Оказывается, целый день прошел. По-южному стремительно сгустились сумерки. Грушин огляделся. Вокруг в странном нерусском порядке нерусские же саманные дома с плоскими крышами. На площади перед ним бедненькая мечеть, а за нею видна каменная армянская церковь. По улицам зажигаются костры, и слух, вернувший себе способность слышать не только команды, а весь мир, различает чей-то смех, чужие разговоры и крики унтер-офицеров и фельдфебелей: «Пятая рота! Эй, пятая рота! Вторая рота, ко мне! Третья рота!…» Издалека, с другого конца села, донесся характерный клич Мурашкина, созывающего шестую роту.
– Барин! Барин пришел! – Радостные голоса встретили Грушина у большого костра с высоким постреливающим пламенем.
Солдаты раздвинулись, дав ему место на бревнышке.
– А барин-то у нас молодцом! – В словах солдата Буркалова, которого Грушин знал только по фамилии, чувствовалось не столько восхищение, сколько искреннее удивление: вот ведь, мол, барин, образованный, а в деле оказался такой же, как мы. Что они, за труса меня держали? И, одолев неловкость, так прямо и спросил:
– А вы что, за труса меня держали?
– Не, не за труса, конечно. Да только… не барское это дело в атаку ходить.
– А офицеры? Ротный-то наш, он ведь тоже молодцом.
– Так то охвицеры, их на то сызмала в кадетском корпусе учили. А ты, барин, другие науки превзошел. И охвицер, он командовать должен, а не штыком пороть. Планида другая, – зафилософствовал рыжеватый Пьецух. Речь его была серьезна, а глаза веселые и хитрые. Та суровость, что заметил в нем Грушин утром, растворилась без следа. – А как наш барин турку-то заколол! Ражий такой детина, без ножа кормленный как пойдет на барина, а барин ка-ак вдарит!

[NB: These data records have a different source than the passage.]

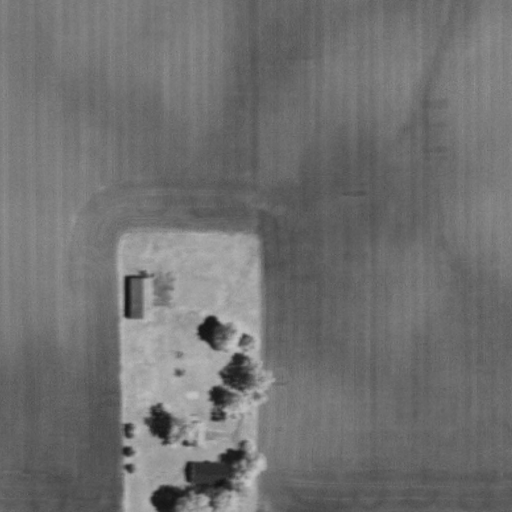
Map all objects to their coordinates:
building: (141, 297)
building: (208, 472)
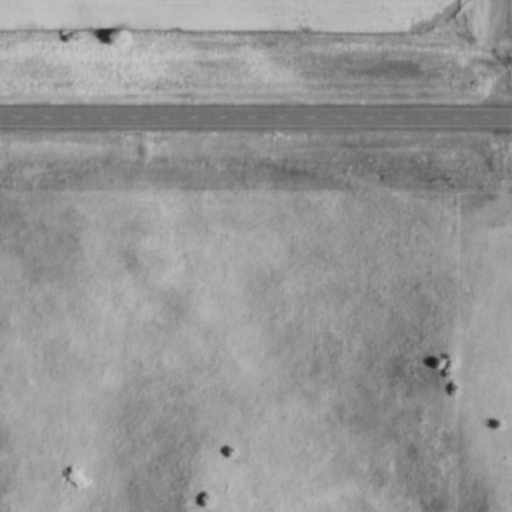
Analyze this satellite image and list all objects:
road: (255, 120)
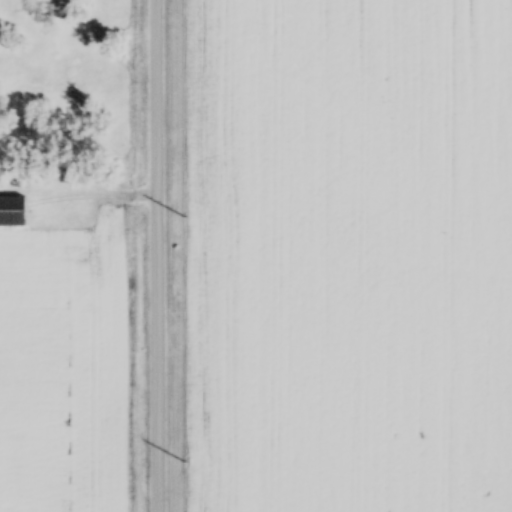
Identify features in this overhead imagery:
building: (42, 12)
building: (12, 214)
road: (158, 256)
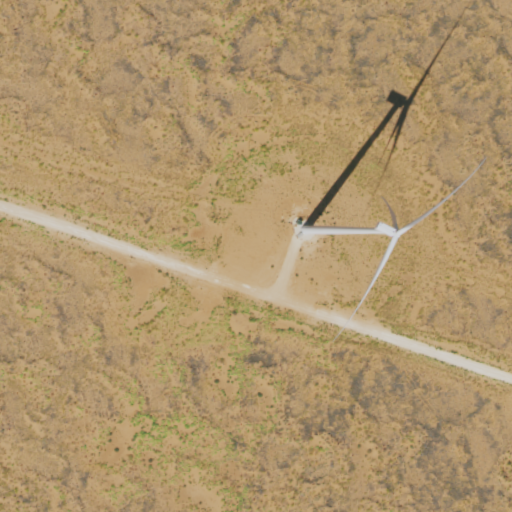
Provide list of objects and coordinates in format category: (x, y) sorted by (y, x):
wind turbine: (295, 235)
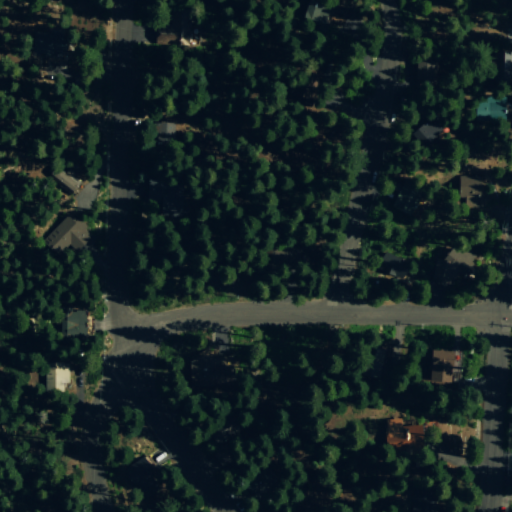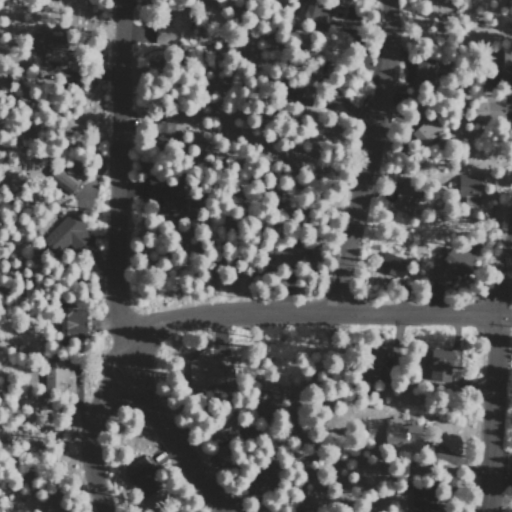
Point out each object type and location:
building: (316, 12)
building: (170, 30)
building: (43, 44)
building: (500, 65)
building: (421, 71)
building: (487, 110)
building: (160, 131)
building: (422, 132)
road: (368, 157)
building: (64, 177)
building: (468, 189)
building: (163, 195)
building: (400, 199)
building: (65, 235)
building: (283, 256)
building: (390, 264)
building: (449, 267)
road: (116, 271)
road: (228, 313)
building: (71, 321)
building: (372, 357)
building: (439, 365)
road: (494, 367)
building: (202, 371)
building: (55, 376)
building: (406, 432)
building: (142, 477)
building: (421, 508)
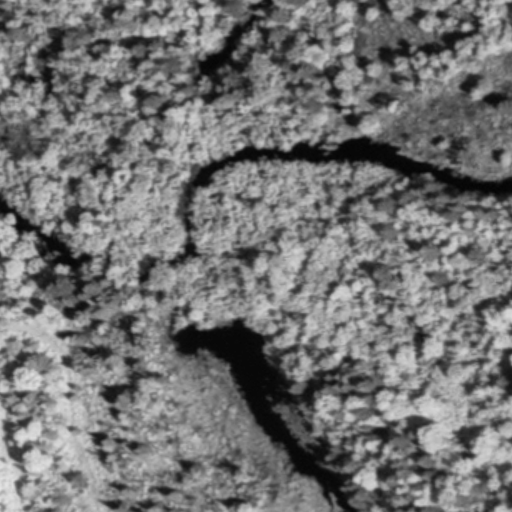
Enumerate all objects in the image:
river: (342, 160)
river: (92, 265)
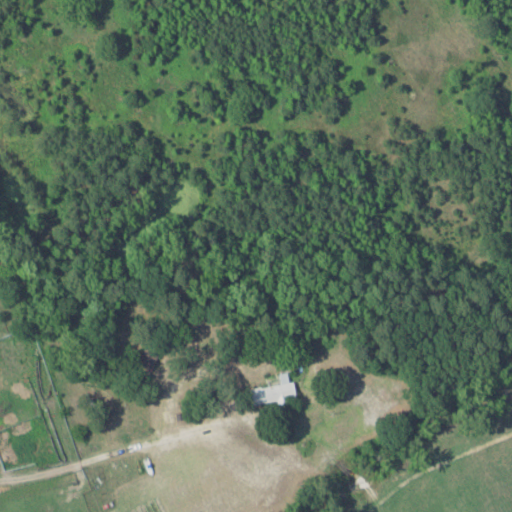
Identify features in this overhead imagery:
building: (148, 358)
building: (273, 392)
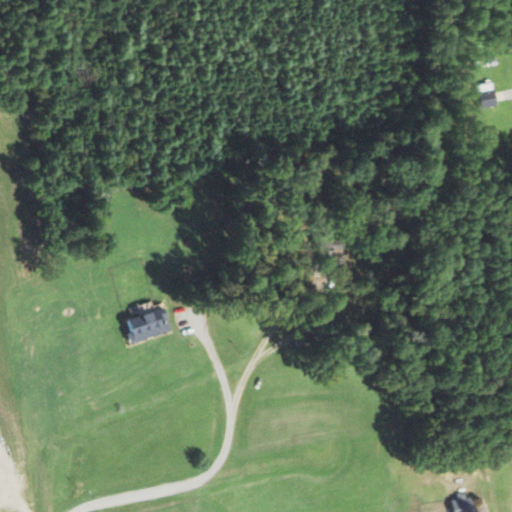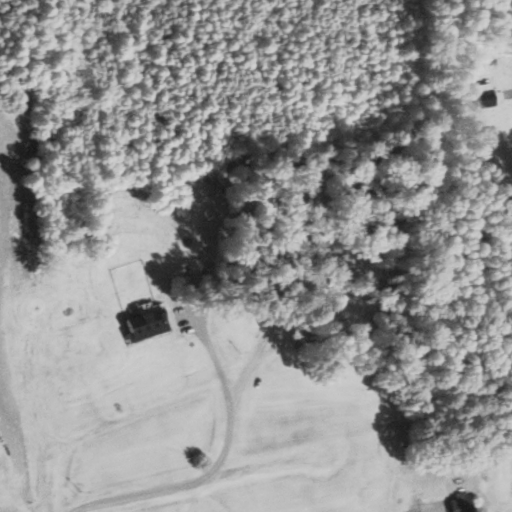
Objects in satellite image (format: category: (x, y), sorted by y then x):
building: (327, 249)
road: (306, 288)
building: (149, 325)
road: (214, 464)
building: (463, 503)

И представил всем, как турка пошел на барина, как руками замахал, падая, да так уморительно, что все вокруг хохотали до истерики. А Грушину стало неловко. Это он завтра поймет, что в надрывном хохоте исходят преодоленный страх, и скорбь по товарищам, оставшимся позади кто до скорого излечения, кто инвалидом до конца жизни своей, а кто и навсегда, и жалость, и отвращение – десятки чувств, названных и неназванных, но цепких и неотвязных и лишающих воли, а завтра-то снова бежать куда-то вперед, брать траншеи, убивать… И если держать все это в себе – гиблое дело. Но пока Грушин этого не понимает, ему просто неловко быть героем роты, о котором все говорят в третьем лице и величают барином. «Барин»-то и смущает его больше всего.
В Москве, когда он напросился в армию, ему казалось, да что казалось – уверен был, что сольется с солдатскою массою. А как же иначе? Вот в газетах, подсчитывая потери, пишут: «Погибло штаб-офицеров 7, обер-офицеров 16, нижних чинов 243…» Штаб-офицеров называют поименно, обер-офицеров, при небольших сравнительно потерях – тоже, нижние чины остаются безликою массою, выраженной в числах. Даже награды нижним чинам, Георгиевские солдатские кресты за храбрость, – тоже равнодушным числом.
А как народоволец Залепухин радовался за него и уверял, что непременно студент Грушин сольется с простым народом и посеет в нем передовые общественные идеи равенства, братства и социализма. Сам Залепухин уже ходил в народ и проповедовал борьбу за всеобщее счастье в лесах Костромской губернии, за что был арестован и два года страдал в минусинской ссылке. Он много об этой своей ссылке рассказывал, и о тюрьмах – Костромской, Владимирской, но никогда ни словом не обмолвился, как повязал его любимый народец и сдал в полицейский участок. Залепухин и теперь собирался кончить курс вольнослушателем, а потом снова отправиться в народ. На этот раз на Тамбовщину, там, говорят, мужик сознательнее костромского и больше подготовлен к революции.